* [INSTRUCTIONS TO FOLLOW] Beneath this line are the data; copy exactly the part of them that opens with the line containing "Panel set 2: Row 1, raw" and closes with the line containing "Panel set 3: 3-D", and only that part.

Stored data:

—————

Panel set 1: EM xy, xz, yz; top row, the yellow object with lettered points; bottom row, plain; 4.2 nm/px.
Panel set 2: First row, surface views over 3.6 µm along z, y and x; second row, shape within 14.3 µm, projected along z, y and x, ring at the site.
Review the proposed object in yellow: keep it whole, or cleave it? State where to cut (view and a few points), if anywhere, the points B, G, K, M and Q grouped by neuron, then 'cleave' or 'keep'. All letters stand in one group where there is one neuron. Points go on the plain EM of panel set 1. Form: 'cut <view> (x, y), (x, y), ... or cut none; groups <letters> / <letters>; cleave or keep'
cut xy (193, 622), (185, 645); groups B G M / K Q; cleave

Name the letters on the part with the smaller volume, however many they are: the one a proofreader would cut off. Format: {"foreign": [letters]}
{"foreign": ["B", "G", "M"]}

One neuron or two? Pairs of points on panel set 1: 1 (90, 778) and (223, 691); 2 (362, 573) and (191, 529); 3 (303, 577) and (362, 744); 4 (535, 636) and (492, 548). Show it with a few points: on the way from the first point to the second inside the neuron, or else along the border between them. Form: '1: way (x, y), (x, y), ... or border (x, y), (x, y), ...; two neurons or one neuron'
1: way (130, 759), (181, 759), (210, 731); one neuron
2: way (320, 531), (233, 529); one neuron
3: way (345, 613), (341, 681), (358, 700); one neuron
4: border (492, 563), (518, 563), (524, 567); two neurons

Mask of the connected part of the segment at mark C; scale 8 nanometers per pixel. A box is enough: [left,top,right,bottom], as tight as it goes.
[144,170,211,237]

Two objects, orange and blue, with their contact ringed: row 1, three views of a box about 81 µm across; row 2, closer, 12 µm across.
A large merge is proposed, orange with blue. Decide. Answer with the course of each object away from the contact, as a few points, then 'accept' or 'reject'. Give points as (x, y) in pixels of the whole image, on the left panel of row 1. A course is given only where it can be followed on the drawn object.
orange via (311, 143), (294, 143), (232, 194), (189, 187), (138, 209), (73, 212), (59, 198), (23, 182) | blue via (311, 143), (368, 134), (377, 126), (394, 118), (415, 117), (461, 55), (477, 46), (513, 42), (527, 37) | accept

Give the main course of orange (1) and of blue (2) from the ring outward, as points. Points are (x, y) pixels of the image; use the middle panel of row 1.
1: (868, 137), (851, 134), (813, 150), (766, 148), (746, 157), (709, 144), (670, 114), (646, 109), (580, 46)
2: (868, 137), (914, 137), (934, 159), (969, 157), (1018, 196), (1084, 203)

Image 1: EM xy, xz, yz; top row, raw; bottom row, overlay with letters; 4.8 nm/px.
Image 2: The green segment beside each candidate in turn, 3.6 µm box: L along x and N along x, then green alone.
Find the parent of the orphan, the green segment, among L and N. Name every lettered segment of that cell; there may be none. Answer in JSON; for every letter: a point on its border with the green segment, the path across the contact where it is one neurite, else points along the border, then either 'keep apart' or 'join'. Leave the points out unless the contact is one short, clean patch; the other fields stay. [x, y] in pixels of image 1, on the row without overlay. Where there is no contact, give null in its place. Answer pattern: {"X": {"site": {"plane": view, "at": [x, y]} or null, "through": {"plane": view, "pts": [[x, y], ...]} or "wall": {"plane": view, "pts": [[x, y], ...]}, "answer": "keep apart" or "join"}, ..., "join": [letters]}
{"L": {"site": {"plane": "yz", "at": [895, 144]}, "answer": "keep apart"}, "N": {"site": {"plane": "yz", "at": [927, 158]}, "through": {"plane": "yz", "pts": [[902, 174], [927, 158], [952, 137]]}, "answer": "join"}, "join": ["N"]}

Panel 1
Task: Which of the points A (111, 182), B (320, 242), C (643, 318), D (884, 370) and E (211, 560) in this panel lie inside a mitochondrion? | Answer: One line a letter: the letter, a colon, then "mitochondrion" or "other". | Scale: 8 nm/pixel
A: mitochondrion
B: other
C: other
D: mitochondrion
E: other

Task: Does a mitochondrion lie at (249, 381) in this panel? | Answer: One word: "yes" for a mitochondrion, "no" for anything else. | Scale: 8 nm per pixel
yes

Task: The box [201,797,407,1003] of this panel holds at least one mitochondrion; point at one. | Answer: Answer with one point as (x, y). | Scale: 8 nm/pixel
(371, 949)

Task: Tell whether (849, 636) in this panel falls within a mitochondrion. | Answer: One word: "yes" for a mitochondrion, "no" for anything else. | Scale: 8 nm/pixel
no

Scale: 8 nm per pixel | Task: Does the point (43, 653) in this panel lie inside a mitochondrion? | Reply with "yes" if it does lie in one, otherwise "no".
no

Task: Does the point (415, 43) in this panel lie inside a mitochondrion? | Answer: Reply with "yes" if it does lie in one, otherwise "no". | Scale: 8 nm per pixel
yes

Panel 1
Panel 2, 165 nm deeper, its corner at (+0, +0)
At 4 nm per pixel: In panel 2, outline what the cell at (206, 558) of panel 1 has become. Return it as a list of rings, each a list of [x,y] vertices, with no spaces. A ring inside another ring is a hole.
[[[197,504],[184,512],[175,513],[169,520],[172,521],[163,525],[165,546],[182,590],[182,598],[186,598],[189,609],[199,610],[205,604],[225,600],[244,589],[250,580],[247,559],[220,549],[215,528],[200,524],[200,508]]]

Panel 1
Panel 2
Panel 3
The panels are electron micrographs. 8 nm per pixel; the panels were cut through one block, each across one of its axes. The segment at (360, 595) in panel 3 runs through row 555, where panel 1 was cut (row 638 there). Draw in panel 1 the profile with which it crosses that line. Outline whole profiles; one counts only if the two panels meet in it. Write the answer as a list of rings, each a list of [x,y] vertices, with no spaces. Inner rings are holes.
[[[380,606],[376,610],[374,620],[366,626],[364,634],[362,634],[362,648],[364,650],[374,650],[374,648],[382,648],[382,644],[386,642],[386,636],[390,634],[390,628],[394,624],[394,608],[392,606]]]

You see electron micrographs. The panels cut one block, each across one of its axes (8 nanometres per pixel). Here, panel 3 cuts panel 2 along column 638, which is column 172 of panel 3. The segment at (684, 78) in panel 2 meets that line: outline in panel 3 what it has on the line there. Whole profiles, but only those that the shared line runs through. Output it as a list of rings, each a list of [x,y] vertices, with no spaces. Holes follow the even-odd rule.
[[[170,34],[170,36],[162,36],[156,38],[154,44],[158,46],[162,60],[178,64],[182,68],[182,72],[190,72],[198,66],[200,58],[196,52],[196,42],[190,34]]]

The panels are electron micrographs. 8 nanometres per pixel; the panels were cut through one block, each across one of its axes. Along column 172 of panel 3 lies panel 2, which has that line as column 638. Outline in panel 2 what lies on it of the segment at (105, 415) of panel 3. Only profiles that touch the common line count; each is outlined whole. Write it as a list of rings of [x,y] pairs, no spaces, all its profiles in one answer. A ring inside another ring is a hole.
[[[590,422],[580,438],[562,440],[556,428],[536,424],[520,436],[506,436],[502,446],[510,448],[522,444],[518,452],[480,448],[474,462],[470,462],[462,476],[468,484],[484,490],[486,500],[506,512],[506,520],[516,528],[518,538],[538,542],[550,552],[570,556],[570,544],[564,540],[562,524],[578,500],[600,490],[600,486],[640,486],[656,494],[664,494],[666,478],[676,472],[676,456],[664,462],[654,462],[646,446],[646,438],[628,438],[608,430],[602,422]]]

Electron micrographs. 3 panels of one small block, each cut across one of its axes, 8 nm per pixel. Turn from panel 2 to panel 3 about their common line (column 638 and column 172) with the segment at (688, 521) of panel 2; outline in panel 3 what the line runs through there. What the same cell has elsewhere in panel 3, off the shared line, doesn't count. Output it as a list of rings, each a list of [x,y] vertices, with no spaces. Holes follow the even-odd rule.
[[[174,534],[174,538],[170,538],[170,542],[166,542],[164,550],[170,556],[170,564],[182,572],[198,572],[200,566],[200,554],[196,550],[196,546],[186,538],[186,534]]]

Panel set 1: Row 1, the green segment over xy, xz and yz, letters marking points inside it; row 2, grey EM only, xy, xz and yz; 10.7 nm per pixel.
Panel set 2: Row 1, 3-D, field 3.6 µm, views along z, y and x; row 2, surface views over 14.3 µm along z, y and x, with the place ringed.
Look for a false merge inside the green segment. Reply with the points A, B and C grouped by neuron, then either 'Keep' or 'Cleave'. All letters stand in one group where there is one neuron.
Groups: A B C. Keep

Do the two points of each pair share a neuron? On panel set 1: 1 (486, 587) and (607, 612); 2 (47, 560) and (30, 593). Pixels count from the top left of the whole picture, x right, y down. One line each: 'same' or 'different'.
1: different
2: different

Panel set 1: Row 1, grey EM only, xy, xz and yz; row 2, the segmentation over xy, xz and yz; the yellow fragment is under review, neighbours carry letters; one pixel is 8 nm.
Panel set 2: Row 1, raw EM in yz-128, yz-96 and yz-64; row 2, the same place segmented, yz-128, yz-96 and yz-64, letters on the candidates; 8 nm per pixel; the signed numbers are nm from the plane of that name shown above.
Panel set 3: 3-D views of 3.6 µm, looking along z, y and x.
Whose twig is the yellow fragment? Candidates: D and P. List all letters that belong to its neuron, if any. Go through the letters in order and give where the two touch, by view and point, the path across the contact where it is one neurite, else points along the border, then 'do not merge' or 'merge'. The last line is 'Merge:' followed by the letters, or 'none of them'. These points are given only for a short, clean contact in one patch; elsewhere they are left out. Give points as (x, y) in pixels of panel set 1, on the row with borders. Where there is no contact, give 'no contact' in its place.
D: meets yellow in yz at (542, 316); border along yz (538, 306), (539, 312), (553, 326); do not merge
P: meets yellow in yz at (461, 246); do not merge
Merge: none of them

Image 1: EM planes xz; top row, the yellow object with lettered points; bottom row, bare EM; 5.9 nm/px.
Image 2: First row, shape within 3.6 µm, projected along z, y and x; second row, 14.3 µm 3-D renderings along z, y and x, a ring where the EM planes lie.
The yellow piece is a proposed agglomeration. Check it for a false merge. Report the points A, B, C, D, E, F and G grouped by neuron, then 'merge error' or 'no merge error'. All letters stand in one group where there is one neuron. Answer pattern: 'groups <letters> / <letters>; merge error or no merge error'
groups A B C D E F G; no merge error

—————

* [EXPECTED OUTPUT]
Panel set 2: Row 1, raw EM in yz-128, yz-96 and yz-64; row 2, the same place segmented, yz-128, yz-96 and yz-64, letters on the candidates; 8 nm per pixel; the signed numbers are nm from the plane of that name shown above.
Panel set 3: 3-D views of 3.6 µm, looking along z, y and x.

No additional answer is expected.